Quote the entries word for word, from the start through the line containing "the training data, but".

──────────────────────────────

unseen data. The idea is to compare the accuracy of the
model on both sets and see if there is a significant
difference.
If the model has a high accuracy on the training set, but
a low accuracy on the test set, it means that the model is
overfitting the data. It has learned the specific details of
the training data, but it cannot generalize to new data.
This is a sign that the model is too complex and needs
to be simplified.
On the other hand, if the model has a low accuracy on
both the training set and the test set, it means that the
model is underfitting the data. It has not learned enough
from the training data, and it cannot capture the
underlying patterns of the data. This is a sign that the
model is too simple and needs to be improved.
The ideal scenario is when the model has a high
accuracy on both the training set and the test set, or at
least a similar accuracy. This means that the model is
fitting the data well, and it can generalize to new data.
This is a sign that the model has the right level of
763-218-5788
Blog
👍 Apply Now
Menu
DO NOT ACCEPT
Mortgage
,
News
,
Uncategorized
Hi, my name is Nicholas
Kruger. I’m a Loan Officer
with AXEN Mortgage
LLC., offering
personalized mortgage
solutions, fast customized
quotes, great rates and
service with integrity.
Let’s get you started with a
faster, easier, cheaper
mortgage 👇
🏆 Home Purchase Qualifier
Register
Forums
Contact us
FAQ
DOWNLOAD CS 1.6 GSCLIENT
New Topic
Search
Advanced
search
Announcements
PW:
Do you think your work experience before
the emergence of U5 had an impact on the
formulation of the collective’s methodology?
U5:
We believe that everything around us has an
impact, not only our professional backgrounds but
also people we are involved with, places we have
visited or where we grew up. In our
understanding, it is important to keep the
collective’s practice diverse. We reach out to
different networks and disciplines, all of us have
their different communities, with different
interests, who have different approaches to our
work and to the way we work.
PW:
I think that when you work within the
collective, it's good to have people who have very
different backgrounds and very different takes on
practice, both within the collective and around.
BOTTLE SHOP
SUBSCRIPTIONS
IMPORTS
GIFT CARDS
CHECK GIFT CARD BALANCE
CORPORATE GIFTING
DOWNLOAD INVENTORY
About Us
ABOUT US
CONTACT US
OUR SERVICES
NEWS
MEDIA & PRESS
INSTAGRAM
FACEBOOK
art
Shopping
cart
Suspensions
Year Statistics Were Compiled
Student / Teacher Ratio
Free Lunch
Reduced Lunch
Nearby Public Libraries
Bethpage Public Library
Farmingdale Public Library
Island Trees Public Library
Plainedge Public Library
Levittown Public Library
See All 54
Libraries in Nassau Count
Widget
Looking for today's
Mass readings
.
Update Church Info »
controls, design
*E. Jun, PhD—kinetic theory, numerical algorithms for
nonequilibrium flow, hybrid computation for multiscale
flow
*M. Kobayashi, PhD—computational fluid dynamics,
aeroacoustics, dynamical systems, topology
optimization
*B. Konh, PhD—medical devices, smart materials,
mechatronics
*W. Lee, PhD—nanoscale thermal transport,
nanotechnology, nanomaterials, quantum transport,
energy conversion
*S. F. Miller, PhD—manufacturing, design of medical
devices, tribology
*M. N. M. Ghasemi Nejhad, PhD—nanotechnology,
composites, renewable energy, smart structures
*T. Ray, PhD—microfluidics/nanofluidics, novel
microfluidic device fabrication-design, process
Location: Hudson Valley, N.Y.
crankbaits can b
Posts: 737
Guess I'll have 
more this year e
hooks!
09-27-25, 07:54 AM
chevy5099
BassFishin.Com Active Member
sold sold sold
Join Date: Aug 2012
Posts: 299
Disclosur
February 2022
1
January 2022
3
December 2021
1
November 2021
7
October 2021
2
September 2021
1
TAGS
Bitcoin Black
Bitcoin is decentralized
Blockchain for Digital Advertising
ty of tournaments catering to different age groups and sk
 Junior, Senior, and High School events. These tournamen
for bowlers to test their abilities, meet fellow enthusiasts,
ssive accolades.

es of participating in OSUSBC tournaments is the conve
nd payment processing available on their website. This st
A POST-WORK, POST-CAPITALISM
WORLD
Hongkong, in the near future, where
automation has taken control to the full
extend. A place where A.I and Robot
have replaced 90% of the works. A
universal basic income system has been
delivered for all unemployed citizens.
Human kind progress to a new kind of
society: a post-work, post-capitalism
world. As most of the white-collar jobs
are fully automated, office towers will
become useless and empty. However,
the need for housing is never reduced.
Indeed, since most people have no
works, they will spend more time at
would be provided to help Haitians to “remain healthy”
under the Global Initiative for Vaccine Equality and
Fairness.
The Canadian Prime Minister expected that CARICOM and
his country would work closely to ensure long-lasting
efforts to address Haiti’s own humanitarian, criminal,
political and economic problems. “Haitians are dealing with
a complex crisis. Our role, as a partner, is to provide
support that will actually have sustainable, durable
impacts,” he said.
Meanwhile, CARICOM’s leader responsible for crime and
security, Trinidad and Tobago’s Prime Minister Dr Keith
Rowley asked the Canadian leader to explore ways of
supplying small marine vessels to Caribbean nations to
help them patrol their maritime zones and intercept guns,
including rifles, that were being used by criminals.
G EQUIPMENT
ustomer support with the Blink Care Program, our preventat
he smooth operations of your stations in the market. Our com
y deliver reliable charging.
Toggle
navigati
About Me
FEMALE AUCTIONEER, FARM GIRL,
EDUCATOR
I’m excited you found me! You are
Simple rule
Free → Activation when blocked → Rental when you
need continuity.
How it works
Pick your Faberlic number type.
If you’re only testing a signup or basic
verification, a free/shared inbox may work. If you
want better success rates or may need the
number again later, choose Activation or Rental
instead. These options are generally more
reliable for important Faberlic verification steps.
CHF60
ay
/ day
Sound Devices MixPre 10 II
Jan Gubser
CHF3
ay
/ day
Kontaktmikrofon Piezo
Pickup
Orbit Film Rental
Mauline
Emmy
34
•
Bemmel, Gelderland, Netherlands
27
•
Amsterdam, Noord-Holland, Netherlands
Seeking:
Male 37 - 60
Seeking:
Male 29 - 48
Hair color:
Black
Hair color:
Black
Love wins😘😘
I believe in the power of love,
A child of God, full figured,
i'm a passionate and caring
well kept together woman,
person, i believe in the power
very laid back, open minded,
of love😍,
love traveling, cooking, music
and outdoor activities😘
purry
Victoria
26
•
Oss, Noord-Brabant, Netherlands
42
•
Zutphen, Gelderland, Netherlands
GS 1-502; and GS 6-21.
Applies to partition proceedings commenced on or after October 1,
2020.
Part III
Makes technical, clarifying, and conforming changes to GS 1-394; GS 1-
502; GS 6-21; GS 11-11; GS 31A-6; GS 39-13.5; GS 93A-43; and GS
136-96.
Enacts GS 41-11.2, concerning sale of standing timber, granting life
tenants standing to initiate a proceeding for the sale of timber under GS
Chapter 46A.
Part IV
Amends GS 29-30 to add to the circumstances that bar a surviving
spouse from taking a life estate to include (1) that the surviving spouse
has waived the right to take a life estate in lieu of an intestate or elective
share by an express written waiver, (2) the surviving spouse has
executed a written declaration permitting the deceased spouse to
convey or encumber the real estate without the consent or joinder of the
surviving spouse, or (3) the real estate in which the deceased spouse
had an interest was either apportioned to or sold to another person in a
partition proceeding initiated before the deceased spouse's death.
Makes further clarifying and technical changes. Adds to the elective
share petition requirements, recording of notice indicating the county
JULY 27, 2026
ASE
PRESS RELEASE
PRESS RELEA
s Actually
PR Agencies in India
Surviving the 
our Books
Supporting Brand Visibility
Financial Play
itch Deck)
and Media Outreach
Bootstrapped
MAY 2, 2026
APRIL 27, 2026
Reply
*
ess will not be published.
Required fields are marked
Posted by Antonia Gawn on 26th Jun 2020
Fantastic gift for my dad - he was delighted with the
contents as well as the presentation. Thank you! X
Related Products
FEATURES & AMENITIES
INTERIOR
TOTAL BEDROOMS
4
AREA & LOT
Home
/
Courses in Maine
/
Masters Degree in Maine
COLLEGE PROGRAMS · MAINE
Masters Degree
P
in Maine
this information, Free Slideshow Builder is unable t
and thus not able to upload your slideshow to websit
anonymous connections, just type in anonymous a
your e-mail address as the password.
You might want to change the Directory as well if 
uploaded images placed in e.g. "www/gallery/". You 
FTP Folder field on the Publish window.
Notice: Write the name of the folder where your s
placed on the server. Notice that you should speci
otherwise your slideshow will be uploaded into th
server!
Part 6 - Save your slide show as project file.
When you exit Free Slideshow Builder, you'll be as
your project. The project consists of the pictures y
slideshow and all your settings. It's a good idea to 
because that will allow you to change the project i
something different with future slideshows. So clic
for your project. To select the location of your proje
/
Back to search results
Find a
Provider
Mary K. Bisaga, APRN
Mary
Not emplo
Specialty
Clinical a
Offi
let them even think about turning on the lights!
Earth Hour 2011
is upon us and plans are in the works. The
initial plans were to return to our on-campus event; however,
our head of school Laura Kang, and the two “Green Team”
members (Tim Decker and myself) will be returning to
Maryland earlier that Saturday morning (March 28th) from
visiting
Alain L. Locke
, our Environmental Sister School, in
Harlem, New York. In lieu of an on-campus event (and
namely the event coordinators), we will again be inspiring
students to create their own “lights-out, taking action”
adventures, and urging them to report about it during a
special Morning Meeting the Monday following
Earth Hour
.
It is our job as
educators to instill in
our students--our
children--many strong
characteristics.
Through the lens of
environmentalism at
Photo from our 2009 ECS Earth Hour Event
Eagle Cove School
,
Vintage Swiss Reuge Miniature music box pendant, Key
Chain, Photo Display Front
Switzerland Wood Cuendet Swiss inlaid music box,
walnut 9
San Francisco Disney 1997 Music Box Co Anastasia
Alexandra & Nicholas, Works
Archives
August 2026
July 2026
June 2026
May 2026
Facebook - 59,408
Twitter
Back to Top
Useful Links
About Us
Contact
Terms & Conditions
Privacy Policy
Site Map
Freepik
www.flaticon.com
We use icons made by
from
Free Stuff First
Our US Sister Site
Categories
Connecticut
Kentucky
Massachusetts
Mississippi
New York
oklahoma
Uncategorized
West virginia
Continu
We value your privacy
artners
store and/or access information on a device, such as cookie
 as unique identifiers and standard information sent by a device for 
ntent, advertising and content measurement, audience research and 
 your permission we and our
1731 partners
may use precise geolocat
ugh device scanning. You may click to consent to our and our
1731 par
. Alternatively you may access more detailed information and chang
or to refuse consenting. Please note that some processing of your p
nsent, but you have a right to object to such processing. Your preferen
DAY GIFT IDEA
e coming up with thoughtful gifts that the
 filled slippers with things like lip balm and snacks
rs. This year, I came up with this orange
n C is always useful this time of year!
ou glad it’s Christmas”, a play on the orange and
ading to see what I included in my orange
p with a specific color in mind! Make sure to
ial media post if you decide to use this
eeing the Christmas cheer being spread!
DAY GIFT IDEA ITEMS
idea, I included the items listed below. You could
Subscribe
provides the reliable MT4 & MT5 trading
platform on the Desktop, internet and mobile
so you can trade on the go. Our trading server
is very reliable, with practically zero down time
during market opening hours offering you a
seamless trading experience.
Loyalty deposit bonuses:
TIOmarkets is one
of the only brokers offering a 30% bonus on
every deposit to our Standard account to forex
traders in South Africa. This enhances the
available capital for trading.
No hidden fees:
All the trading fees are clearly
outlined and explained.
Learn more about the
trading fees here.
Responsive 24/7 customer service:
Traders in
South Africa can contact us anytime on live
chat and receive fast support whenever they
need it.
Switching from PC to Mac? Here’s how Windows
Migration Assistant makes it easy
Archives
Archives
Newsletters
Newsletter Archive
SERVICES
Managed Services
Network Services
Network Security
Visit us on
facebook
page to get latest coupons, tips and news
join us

──────────────────────────────

*Response box*.
unseen data. The idea is to compare the accuracy of the
model on both sets and see if there is a significant
difference.
If the model has a high accuracy on the training set, but
a low accuracy on the test set, it means that the model is
overfitting the data. It has learned the specific details of
the training data, but it cannot generalize to new data.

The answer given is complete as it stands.